▶ ASSIGNMENT
Can you reproduce the text of every item below word for word, leaving the pictures out of your answer?

(Recorded data)
• • • •

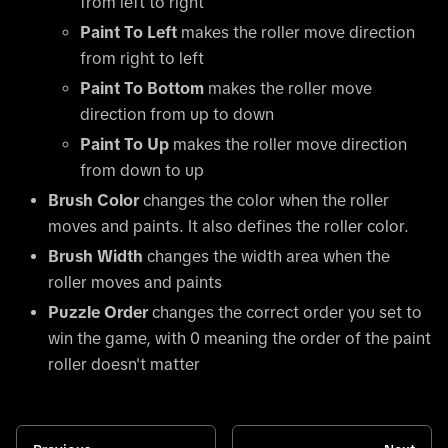
from left to right
Paint To Left
makes the roller move direction
from right to left
Paint To Bottom
makes the roller move
direction from up to down
Paint To Up
makes the roller move direction
from down to up
Brush Color
changes the color when the roller
moves and paints. It also defines the roller color.
Brush Width
changes the width area when the
roller moves and paints
Puzzle Order
changes the correct order you set to
win the game, with 0 meaning the order of the paint
roller doesn't matter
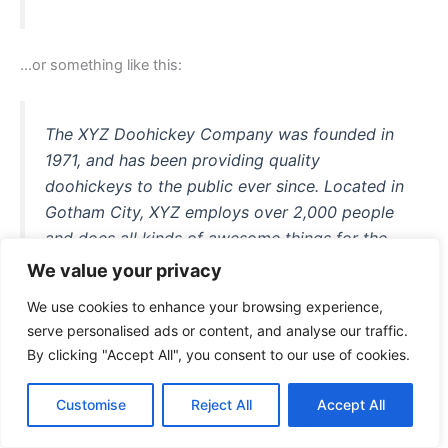
…or something like this:
The XYZ Doohickey Company was founded in
1971, and has been providing quality
doohickeys to the public ever since. Located in
Gotham City, XYZ employs over 2,000 people
and does all kinds of awesome things for the
Gotham community.
We value your privacy
We use cookies to enhance your browsing experience,
serve personalised ads or content, and analyse our traffic.
By clicking "Accept All", you consent to our use of cookies.
As a new WordPress user, you should go to
your dashboard
to delete this page and create new pages for your content.
Customise
Reject All
Accept All
Have fun!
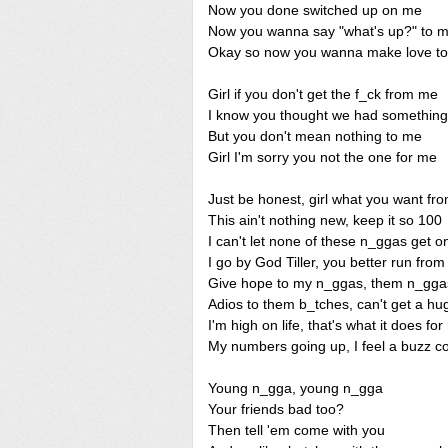
Now you done switched up on me
Now you wanna say "what's up?" to 
Okay so now you wanna make love t
Girl if you don't get the f_ck from me
I know you thought we had something
But you don't mean nothing to me
Girl I'm sorry you not the one for me
Just be honest, girl what you want f
This ain't nothing new, keep it so 100
I can't let none of these n_ggas get 
I go by God Tiller, you better run fro
Give hope to my n_ggas, them n_gg
Adios to them b_tches, can't get a h
I'm high on life, that's what it does fo
My numbers going up, I feel a buzz c
Young n_gga, young n_gga
Your friends bad too?
Then tell 'em come with you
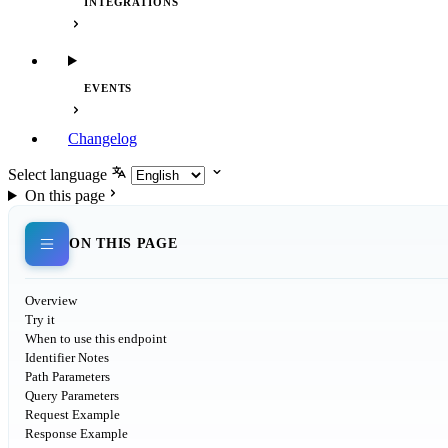
INTEGRATIONS
EVENTS
Changelog
Select language
On this page
ON THIS PAGE
Overview
Try it
When to use this endpoint
Identifier Notes
Path Parameters
Query Parameters
Request Example
Response Example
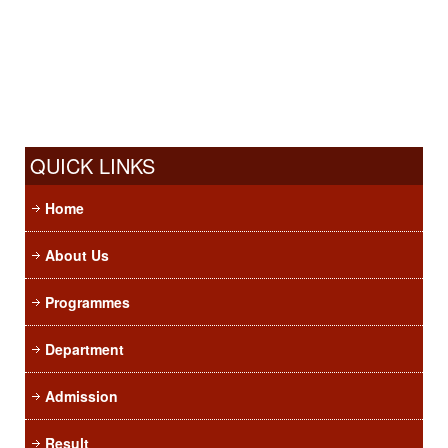
QUICK LINKS
Home
About Us
Programmes
Department
Admission
Result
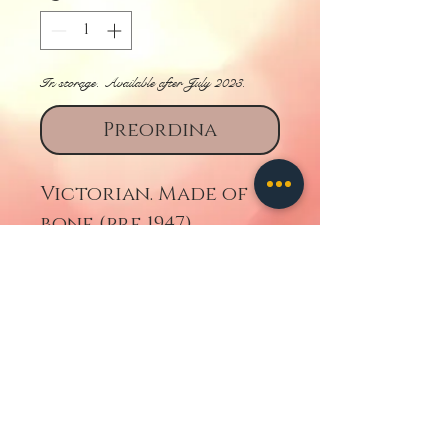
In storage. Available after July 2023.
Preordina
Victorian. Made of
bone (pre 1947).
Torna indietro
Contattaci
TUTTE LE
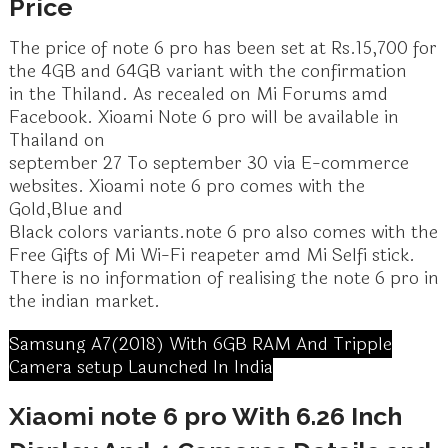
Price
The price of note 6 pro has been set at Rs.15,700 for
the 4GB and 64GB variant with the confirmation
in the Thiland. As recealed on Mi Forums amd
Facebook. Xioami Note 6 pro will be available in
Thailand on
september 27 To september 30 via E-commerce
websites. Xioami note 6 pro comes with the
Gold,Blue and
Black colors variants.note 6 pro also comes with the
Free Gifts of Mi Wi-Fi reapeter amd Mi Selfi stick.
There is no information of realising the note 6 pro in
the indian market.
Samsung A7(2018) With 6GB RAM And Tripple
Camera setup Launched In India
Xiaomi note 6 pro With 6.26 Inch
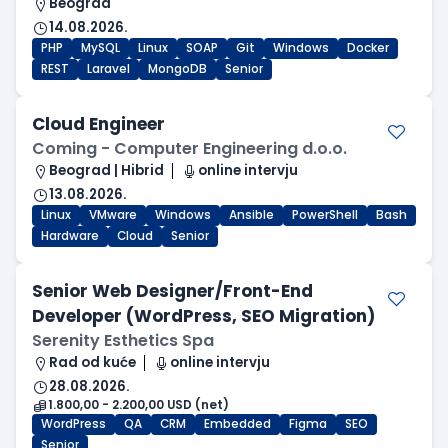
Beograd
14.08.2026.
PHP
MySQL
Linux
SOAP
Git
Windows
Docker
REST
Laravel
MongoDB
Senior
Cloud Engineer
Coming - Computer Engineering d.o.o.
Beograd | Hibrid
online intervju
13.08.2026.
Linux
VMware
Windows
Ansible
PowerShell
Bash
Hardware
Cloud
Senior
Senior Web Designer/Front-End
Developer (WordPress, SEO Migration)
Serenity Esthetics Spa
Rad od kuće
online intervju
28.08.2026.
1.800,00 - 2.200,00 USD (net)
WordPress
QA
CRM
Embedded
Figma
SEO
Senior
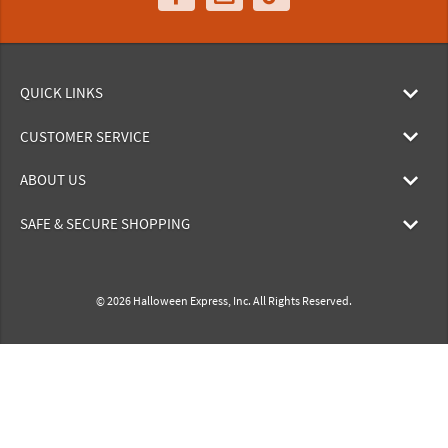
QUICK LINKS
CUSTOMER SERVICE
ABOUT US
SAFE & SECURE SHOPPING
© 2026 Halloween Express, Inc. All Rights Reserved.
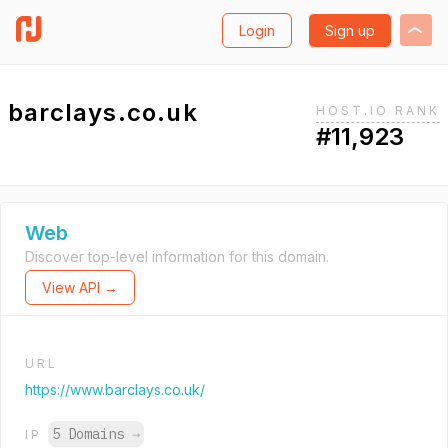
Login
Sign up
barclays.co.uk
HOST.IO RANK
#11,923
Web
Discover top-level information for this domain.
View API →
URL
https://www.barclays.co.uk/
5 Domains
→
IP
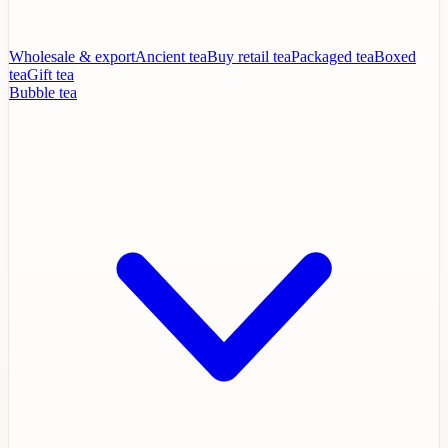
Wholesale & export
Ancient tea
Buy retail tea
Packaged tea
Boxed
tea
Gift tea
Bubble tea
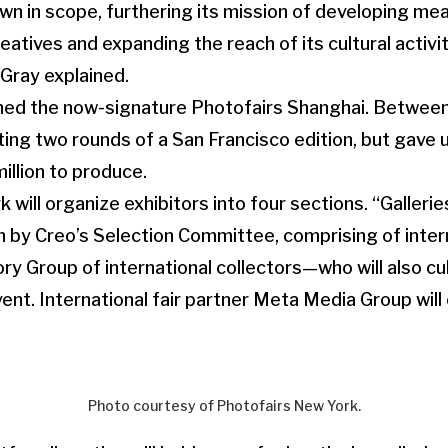
wn in scope, furthering its mission of developing me
eatives and expanding the reach of its cultural activit
Gray explained.
ched the now-signature Photofairs Shanghai. Betwee
ing two rounds of a San Francisco edition, but gave up
illion to produce.
 will organize exhibitors into four sections. “Galleri
en by Creo’s Selection Committee, comprising of intern
ory Group of international collectors—who will also c
ent. International fair partner Meta Media Group will 
Photo courtesy of Photofairs New York.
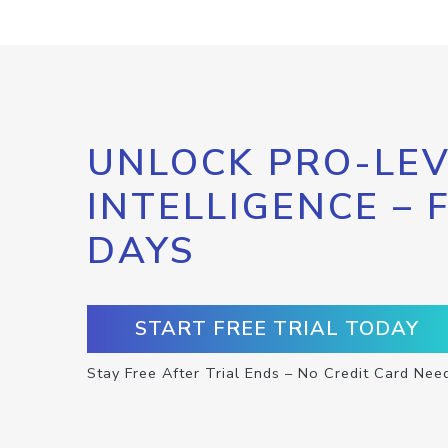
UNLOCK PRO-LEV
INTELLIGENCE – 
DAYS
START FREE TRIAL TODAY
Stay Free After Trial Ends – No Credit Card Nee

• • • •

▶ REPLY
from left to right
Paint To Left
makes the roller move direction
from right to left
Paint To Bottom
makes the roller move
direction from up to down
Paint To Up
makes the roller move direction
from down to up
Brush Color
changes the color when the roller
moves and paints. It also defines the roller color.
Brush Width
changes the width area when the
roller moves and paints
Puzzle Order
changes the correct order you set to
win the game, with 0 meaning the order of the paint
roller doesn't matter
…or something like this:
The XYZ Doohickey Company was founded in
1971, and has been providing quality
doohickeys to the public ever since. Located in
Gotham City, XYZ employs over 2,000 people
and does all kinds of awesome things for the
Gotham community.
We value your privacy
We use cookies to enhance your browsing experience,
serve personalised ads or content, and analyse our traffic.
By clicking "Accept All", you consent to our use of cookies.
As a new WordPress user, you should go to
your dashboard
to delete this page and create new pages for your content.
Customise
Reject All
Accept All
Have fun!
Now you done switched up on me
Now you wanna say "what's up?" to 
Okay so now you wanna make love t
Girl if you don't get the f_ck from me
I know you thought we had something
But you don't mean nothing to me
Girl I'm sorry you not the one for me
Just be honest, girl what you want f
This ain't nothing new, keep it so 100
I can't let none of these n_ggas get 
I go by God Tiller, you better run fro
Give hope to my n_ggas, them n_gg
Adios to them b_tches, can't get a h
I'm high on life, that's what it does fo
My numbers going up, I feel a buzz c
Young n_gga, young n_gga
Your friends bad too?
Then tell 'em come with you
INTEGRATIONS
EVENTS
Changelog
Select language
On this page
ON THIS PAGE
Overview
Try it
When to use this endpoint
Identifier Notes
Path Parameters
Query Parameters
Request Example
Response Example
QUICK LINKS
Home
About Us
Programmes
Department
Admission
Result
In storage. Available after July 2023.
Preordina
Victorian. Made of
bone (pre 1947).
Torna indietro
Contattaci
TUTTE LE
Price
The price of note 6 pro has been set at Rs.15,700 for
the 4GB and 64GB variant with the confirmation
in the Thiland. As recealed on Mi Forums amd
Facebook. Xioami Note 6 pro will be available in
Thailand on
september 27 To september 30 via E-commerce
websites. Xioami note 6 pro comes with the
Gold,Blue and
Black colors variants.note 6 pro also comes with the
Free Gifts of Mi Wi-Fi reapeter amd Mi Selfi stick.
There is no information of realising the note 6 pro in
the indian market.
Samsung A7(2018) With 6GB RAM And Tripple
Camera setup Launched In India
Xiaomi note 6 pro With 6.26 Inch
Beograd
14.08.2026.
PHP
MySQL
Linux
SOAP
Git
Windows
Docker
REST
Laravel
MongoDB
Senior
Cloud Engineer
Coming - Computer Engineering d.o.o.
Beograd | Hibrid
online intervju
13.08.2026.
Linux
VMware
Windows
Ansible
PowerShell
Bash
Hardware
Cloud
Senior
Senior Web Designer/Front-End
Developer (WordPress, SEO Migration)
Serenity Esthetics Spa
Rad od kuće
online intervju
28.08.2026.
1.800,00 - 2.200,00 USD (net)
WordPress
QA
CRM
Embedded
Figma
SEO
Senior
QUICK LINKS
CUSTOMER SERVICE
ABOUT US
SAFE & SECURE SHOPPING
© 2026 Halloween Express, Inc. All Rights Reserved.
Login
Sign up
barclays.co.uk
HOST.IO RANK
#11,923
Web
Discover top-level information for this domain.
View API →
URL
https://www.barclays.co.uk/
5 Domains
→
IP
Wholesale & export
Ancient tea
Buy retail tea
Packaged tea
Boxed
tea
Gift tea
Bubble tea
wn in scope, furthering its mission of developing me
eatives and expanding the reach of its cultural activit
Gray explained.
ched the now-signature Photofairs Shanghai. Betwee
ing two rounds of a San Francisco edition, but gave up
illion to produce.
 will organize exhibitors into four sections. “Galleri
en by Creo’s Selection Committee, comprising of intern
ory Group of international collectors—who will also c
ent. International fair partner Meta Media Group will 
Photo courtesy of Photofairs New York.
UNLOCK PRO-LEV
INTELLIGENCE – 
DAYS
START FREE TRIAL TODAY
Stay Free After Trial Ends – No Credit Card Nee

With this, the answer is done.